The legal problems have ratcheted up tension in the city and provided ammunition for the foes of the recall. During the Jan. 4 council meeting’s public-comment section, Sharon Cody—who was mayor of the city in the early 1990s—said she wanted the council to sue Lee and Tyler to recover the $270,000 in city money being spent on running the recall. Compatriot Susan Sellers echoed Cody’s comments at the podium; when returning to her seat in the audience, she stopped and confronted recall supporter Joe Holtzman. Sellers accused Holtzman, who had been flipping through a fly-fishing catalog, of saying, “Screw you” as Sellers walked past. Holtzman denies saying anything. After a few seconds, both of them left the room with a sheriff’s deputy.

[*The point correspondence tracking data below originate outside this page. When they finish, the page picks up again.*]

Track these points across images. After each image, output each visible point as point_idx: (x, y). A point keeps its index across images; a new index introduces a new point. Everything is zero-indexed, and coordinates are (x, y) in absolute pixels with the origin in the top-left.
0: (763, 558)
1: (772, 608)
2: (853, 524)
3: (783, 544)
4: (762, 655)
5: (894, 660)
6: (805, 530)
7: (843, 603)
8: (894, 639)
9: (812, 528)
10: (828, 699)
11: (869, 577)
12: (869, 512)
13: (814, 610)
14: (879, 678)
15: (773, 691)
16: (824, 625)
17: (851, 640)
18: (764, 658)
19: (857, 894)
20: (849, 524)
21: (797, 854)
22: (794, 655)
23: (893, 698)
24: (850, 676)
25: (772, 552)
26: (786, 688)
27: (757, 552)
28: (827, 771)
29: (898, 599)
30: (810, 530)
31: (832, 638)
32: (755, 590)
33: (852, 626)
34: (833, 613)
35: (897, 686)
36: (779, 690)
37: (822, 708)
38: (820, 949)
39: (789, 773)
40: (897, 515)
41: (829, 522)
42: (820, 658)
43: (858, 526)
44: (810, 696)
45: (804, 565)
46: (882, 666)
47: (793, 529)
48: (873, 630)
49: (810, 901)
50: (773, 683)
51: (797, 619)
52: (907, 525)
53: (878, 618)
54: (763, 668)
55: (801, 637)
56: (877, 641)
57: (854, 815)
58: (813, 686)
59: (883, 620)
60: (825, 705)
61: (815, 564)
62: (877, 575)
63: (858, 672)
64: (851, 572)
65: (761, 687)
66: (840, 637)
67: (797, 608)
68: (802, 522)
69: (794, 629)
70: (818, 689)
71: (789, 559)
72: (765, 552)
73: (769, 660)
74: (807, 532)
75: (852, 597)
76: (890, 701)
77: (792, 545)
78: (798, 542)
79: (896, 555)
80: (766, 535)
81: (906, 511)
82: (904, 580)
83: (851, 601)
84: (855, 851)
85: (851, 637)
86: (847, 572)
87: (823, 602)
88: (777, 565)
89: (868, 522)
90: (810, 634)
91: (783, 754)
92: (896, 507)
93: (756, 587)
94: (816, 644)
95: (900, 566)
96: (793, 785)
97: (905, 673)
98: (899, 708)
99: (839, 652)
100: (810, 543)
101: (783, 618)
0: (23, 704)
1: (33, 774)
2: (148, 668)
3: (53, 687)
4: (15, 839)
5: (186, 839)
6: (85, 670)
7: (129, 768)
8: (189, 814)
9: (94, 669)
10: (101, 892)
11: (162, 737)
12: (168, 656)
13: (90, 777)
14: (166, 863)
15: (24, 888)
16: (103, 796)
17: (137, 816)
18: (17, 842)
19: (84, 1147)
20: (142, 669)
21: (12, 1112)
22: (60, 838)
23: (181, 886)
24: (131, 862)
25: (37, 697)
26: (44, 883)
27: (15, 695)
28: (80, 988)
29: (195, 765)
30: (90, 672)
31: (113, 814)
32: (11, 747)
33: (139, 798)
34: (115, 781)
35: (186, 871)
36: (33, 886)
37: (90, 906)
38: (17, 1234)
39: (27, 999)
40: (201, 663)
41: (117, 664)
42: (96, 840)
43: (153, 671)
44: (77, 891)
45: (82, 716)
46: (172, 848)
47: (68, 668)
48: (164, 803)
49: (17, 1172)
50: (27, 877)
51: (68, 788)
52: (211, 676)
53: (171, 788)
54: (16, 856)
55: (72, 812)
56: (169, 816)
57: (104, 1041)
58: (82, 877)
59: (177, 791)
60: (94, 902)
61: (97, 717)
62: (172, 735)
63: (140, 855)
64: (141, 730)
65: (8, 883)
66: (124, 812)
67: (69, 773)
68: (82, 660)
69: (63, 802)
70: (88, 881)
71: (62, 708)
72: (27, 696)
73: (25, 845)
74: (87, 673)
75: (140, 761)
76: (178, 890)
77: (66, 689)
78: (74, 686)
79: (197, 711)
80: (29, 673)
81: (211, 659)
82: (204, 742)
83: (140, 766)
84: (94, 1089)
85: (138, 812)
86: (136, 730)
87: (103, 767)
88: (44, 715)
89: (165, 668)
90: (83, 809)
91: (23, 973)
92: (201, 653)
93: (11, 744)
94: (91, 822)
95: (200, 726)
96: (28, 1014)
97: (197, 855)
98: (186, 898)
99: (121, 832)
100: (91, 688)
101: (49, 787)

Campaign statements filed in December show MacLean’s election committee had raised $22,696 compared to the recall committee’s $19,170. The recall, documents show, has been largely funded by more than $12,000 in loans from Lee. MacLean’s campaign committee—which ostensibly is for his 2010 reelecton—is largely self-financed as well (more than $14,000, according to records). But MacLean has also won large donations from three separate trash-hauling firms and a coalition of developers.

Most significant, perhaps, is support from the Association of Orange County Deputy Sheriffs, who handed $1,500 to MacLean’s campaign last year. The union has also peppered Mission Viejo households with e-mails, slick mailings and cable-TV commercials calling the recall a “Trojan horse” effort to weaken law enforcement in the city—a charge recall activists loudly contest.

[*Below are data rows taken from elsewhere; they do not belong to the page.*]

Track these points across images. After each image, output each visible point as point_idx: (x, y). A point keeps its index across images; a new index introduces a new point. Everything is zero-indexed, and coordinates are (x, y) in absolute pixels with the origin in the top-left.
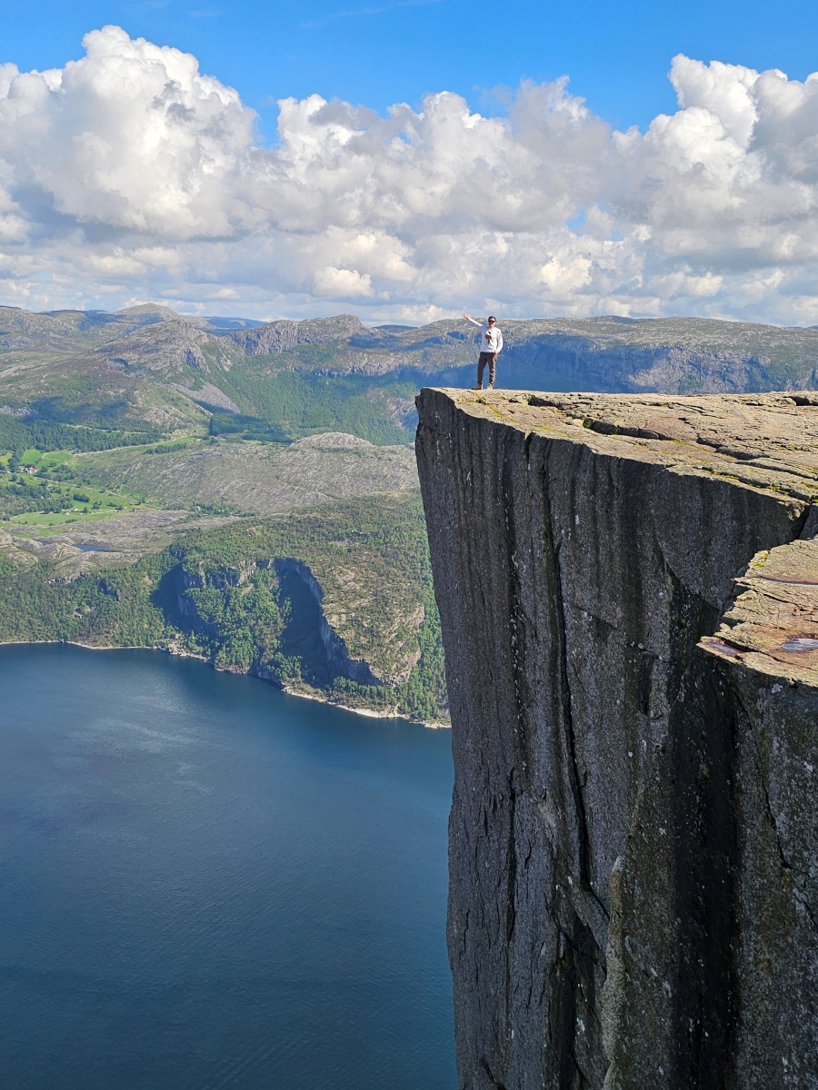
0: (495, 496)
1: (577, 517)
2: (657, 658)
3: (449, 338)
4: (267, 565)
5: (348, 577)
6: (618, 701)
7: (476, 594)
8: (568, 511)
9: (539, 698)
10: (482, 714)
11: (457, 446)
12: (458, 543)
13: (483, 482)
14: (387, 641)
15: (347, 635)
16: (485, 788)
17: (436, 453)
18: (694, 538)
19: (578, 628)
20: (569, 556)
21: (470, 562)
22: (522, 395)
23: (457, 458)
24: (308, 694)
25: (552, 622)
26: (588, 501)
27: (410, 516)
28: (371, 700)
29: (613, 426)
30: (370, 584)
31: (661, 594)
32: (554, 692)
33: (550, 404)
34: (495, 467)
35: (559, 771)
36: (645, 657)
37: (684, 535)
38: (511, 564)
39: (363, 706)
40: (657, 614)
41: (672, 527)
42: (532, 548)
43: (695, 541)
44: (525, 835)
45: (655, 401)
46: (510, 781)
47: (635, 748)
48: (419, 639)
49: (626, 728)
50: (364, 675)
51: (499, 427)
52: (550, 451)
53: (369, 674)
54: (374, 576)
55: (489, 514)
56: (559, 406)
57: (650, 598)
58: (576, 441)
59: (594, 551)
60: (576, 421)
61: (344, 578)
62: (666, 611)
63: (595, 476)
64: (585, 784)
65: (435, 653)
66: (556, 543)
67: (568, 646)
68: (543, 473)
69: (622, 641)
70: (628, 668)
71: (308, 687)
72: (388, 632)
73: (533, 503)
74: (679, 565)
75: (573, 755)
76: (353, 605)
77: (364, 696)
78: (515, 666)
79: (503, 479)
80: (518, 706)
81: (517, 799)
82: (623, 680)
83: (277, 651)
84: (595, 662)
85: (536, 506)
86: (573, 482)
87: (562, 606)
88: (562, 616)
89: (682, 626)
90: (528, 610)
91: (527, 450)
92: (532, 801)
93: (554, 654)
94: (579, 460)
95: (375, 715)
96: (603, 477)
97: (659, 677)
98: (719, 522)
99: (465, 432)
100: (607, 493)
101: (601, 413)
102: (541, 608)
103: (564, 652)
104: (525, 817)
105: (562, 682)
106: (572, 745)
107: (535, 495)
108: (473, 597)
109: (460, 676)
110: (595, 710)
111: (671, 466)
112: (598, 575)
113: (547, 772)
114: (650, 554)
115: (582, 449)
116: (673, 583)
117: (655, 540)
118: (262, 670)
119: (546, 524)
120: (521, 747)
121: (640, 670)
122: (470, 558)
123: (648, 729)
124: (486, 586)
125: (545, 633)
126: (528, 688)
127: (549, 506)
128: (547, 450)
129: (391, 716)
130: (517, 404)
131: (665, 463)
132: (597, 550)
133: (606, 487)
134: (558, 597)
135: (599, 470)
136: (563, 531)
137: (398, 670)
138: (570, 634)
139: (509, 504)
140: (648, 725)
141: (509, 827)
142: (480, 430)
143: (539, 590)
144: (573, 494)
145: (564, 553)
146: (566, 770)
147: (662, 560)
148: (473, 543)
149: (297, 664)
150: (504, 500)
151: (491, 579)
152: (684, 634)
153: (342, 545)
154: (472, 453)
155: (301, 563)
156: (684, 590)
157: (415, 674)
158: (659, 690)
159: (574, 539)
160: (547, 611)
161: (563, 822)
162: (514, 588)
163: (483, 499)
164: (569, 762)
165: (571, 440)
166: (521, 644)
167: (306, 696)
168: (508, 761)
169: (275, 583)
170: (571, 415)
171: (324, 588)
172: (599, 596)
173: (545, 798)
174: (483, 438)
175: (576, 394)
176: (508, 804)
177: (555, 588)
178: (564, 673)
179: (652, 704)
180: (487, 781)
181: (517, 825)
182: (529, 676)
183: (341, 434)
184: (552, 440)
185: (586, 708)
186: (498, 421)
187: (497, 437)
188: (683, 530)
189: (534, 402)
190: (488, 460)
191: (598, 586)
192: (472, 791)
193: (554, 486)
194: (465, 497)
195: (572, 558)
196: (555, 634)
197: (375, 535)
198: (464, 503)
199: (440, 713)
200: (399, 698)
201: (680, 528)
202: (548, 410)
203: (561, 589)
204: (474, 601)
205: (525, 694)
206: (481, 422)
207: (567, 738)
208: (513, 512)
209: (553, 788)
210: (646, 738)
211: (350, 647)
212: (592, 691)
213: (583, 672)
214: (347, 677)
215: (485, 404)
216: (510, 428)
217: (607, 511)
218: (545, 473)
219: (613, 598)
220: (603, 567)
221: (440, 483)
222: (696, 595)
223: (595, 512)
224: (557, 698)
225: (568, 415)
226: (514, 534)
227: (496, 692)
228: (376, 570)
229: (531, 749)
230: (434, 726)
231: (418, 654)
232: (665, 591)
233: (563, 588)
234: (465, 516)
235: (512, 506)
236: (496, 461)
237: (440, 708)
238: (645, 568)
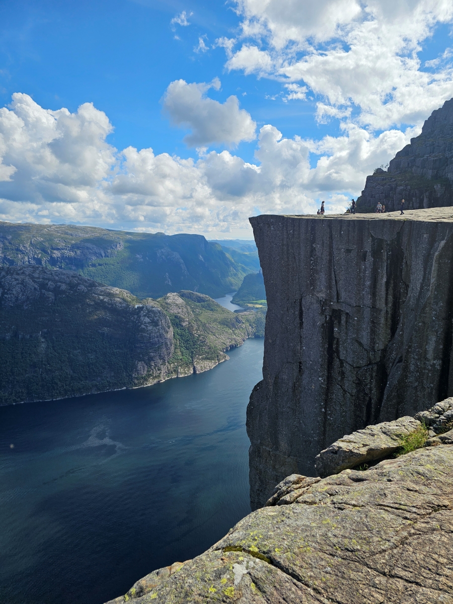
0: (306, 234)
1: (342, 232)
6: (354, 262)
7: (290, 257)
8: (339, 231)
9: (323, 271)
11: (285, 226)
13: (299, 231)
19: (339, 253)
20: (337, 240)
26: (346, 229)
34: (307, 227)
38: (312, 247)
42: (323, 241)
44: (307, 304)
47: (360, 269)
49: (357, 266)
51: (309, 219)
55: (302, 238)
57: (365, 242)
66: (333, 238)
67: (335, 258)
68: (329, 226)
69: (356, 251)
73: (325, 232)
78: (312, 267)
79: (311, 229)
80: (311, 276)
82: (356, 258)
84: (345, 258)
89: (375, 244)
92: (311, 295)
97: (369, 254)
100: (353, 226)
102: (324, 253)
106: (335, 276)
108: (288, 259)
110: (345, 267)
112: (348, 241)
117: (369, 232)
119: (330, 235)
120: (311, 285)
122: (288, 250)
125: (326, 257)
126: (317, 270)
127: (331, 232)
132: (349, 237)
134: (332, 249)
136: (336, 236)
138: (336, 255)
141: (299, 306)
144: (341, 228)
148: (290, 246)
150: (311, 233)
151: (300, 252)
154: (294, 226)
159: (340, 236)
160: (327, 253)
162: (313, 251)
163: (299, 235)
166: (315, 262)
173: (321, 291)
176: (298, 301)
179: (367, 259)
181: (303, 304)
182: (319, 268)
190: (303, 226)
193: (334, 228)
196: (330, 256)
205: (315, 272)
209: (326, 287)
210: (364, 266)
213: (340, 261)
217: (353, 229)
219: (353, 244)
223: (349, 230)
226: (315, 240)
227: (298, 277)
229: (316, 283)
233: (334, 247)
235: (315, 234)
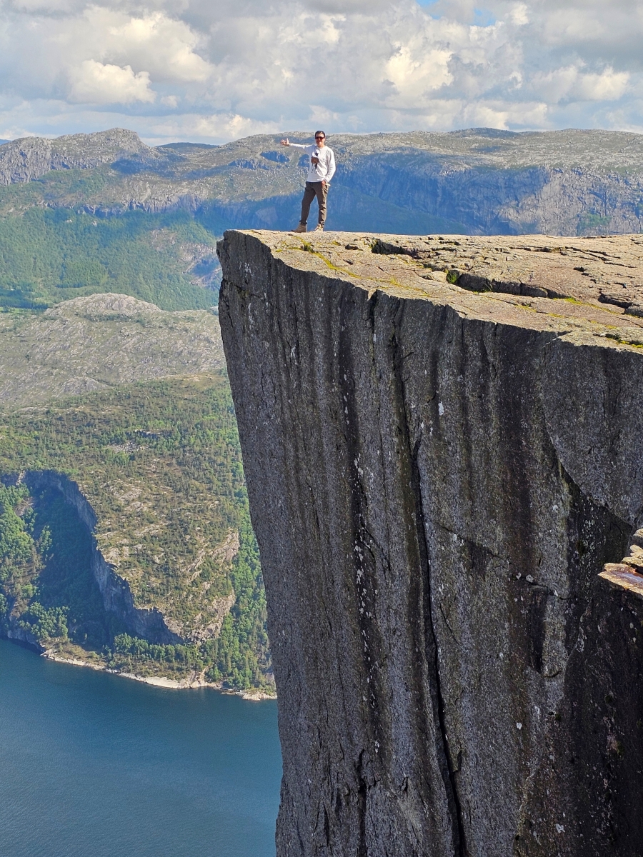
0: (329, 378)
1: (440, 405)
2: (552, 594)
3: (265, 161)
4: (16, 480)
5: (132, 495)
6: (501, 655)
7: (307, 514)
8: (428, 397)
9: (396, 653)
10: (318, 678)
11: (275, 310)
12: (280, 443)
13: (312, 359)
14: (188, 582)
15: (132, 576)
16: (324, 780)
17: (248, 321)
18: (597, 430)
19: (445, 557)
20: (431, 458)
21: (298, 470)
22: (362, 239)
23: (276, 328)
24: (79, 659)
25: (411, 550)
26: (456, 383)
27: (216, 408)
28: (167, 664)
29: (487, 280)
30: (162, 504)
31: (555, 507)
32: (414, 645)
33: (401, 251)
34: (328, 339)
35: (424, 753)
36: (536, 593)
37: (583, 427)
38: (354, 471)
39: (157, 673)
40: (550, 535)
41: (567, 417)
42: (381, 449)
43: (599, 435)
44: (380, 842)
45: (543, 245)
46: (359, 767)
47: (525, 718)
48: (233, 578)
49: (513, 689)
50: (156, 630)
51: (332, 284)
52: (402, 316)
53: (163, 628)
54: (167, 492)
55: (323, 403)
56: (414, 254)
57: (541, 513)
58: (437, 301)
59: (464, 450)
60: (436, 274)
61: (126, 496)
62: (562, 530)
63: (464, 348)
64: (460, 769)
65: (255, 596)
66: (413, 441)
67: (432, 582)
68: (394, 347)
69: (504, 572)
70: (513, 609)
71: (78, 650)
72: (190, 570)
73: (382, 387)
74: (578, 467)
75: (442, 729)
76: (139, 534)
77: (158, 659)
78: (362, 610)
79: (340, 354)
80: (368, 665)
81: (369, 793)
82: (507, 625)
83: (33, 600)
84: (470, 602)
85: (386, 392)
86: (435, 358)
87: (424, 527)
88: (424, 541)
89: (584, 550)
90: (378, 534)
91: (371, 314)
92: (388, 794)
93: (414, 592)
94: (442, 328)
95: (174, 685)
96: (473, 350)
98: (629, 408)
99: (286, 290)
100: (480, 372)
101: (471, 263)
102: (395, 530)
103: (428, 590)
104: (380, 816)
105: (426, 631)
106: (440, 715)
107: (384, 377)
108: (302, 518)
109: (289, 629)
110: (470, 668)
111: (565, 333)
112: (470, 484)
113: (408, 754)
114: (538, 454)
115: (445, 312)
116: (571, 492)
117: (546, 435)
118: (11, 628)
119: (399, 414)
120: (372, 722)
121: (530, 611)
122: (297, 464)
123: (542, 691)
124: (320, 502)
125: (401, 565)
126: (380, 640)
127: (403, 391)
128: (398, 314)
129: (195, 685)
130: (356, 251)
131: (556, 329)
132: (469, 449)
133: (479, 364)
134: (417, 516)
135: (468, 340)
136: (422, 425)
137: (204, 621)
138: (434, 564)
139: (348, 389)
140: (542, 685)
141: (358, 831)
142: (306, 289)
143: (392, 505)
144: (434, 374)
145: (424, 454)
146: (433, 751)
147: (555, 461)
148: (301, 444)
149: (62, 618)
150: (342, 383)
151: (326, 493)
152: (586, 561)
153: (122, 450)
154: (296, 320)
155: (64, 477)
156: (586, 501)
157: (228, 627)
158: (555, 637)
159: (438, 436)
160: (403, 535)
161: (431, 822)
162: (359, 504)
163: (313, 382)
164: (437, 740)
165: (430, 299)
166: (369, 580)
167: (75, 662)
168: (356, 740)
169: (28, 506)
170: (429, 266)
171: (97, 511)
172: (472, 513)
173: (406, 789)
174: (311, 299)
175: (436, 237)
176: (356, 800)
177: (414, 502)
178: (428, 619)
179: (546, 657)
180: (327, 770)
181: (369, 828)
182: (382, 625)
183: (116, 295)
184: (405, 301)
185: (458, 666)
186: (330, 274)
187: (330, 298)
188: (582, 419)
189: (379, 248)
190: (319, 329)
191: (471, 498)
192: (307, 784)
193: (409, 363)
194: (289, 381)
195: (436, 462)
196: (414, 565)
197: (168, 435)
198: (288, 389)
199: (263, 679)
200: (206, 661)
201: (578, 417)
202: (399, 260)
203: (421, 504)
204: (304, 523)
205: (376, 648)
206: (308, 277)
207: (434, 706)
208: (354, 400)
209: (416, 774)
210: (539, 703)
211: (136, 592)
212: (467, 642)
213: (454, 615)
214: (133, 634)
215: (313, 252)
216: (348, 285)
217: (480, 397)
218: (397, 346)
219: (491, 514)
220: (477, 472)
221: (254, 362)
222: (602, 507)
223: (464, 398)
224: (419, 652)
225: (426, 266)
226: (357, 430)
227: (337, 647)
228: (170, 483)
229: (386, 723)
230: (256, 697)
231: (231, 599)
232: (561, 503)
233: (425, 502)
234: (290, 406)
235: (353, 392)
236: (329, 330)
237: (264, 671)
238: (533, 472)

Neither Lee nor Tyler responded to the Weekly’s requests to speak for this article. But recall proponent Larry Gilbert—who has chronicled his view of the happenings in Mission Viejo at OrangeJuiceBlog.com—says he’s not too worried about the recall’s legal problems. He and other recall supporters point to a 2008 court case that invalidated the residency requirements for circulators of petitions supporting ballot measures. The principle behind that decision, Gilbert says, means the law that Lee may have broken by hiring Barron may be unconstitutional to begin with (MacLean dismisses that argument as “spin”). And while the involvement from the police union is a bit worrisome, Gilbert is hopeful about what will happen on Feb. 2. “In spite of everything that’s being spent, I think the recall will prevail,” Gilbert says.

MacLean, though, says he’s feeling better than ever about his political prospects. “I’m getting more confident every day,” he says. “[The recall supporters] have spent a year and a half pounding away at my reputation and character. I’d be lying if I said it didn’t hurt. But I will be vindicated by winning this recall and exposing them for the lies.”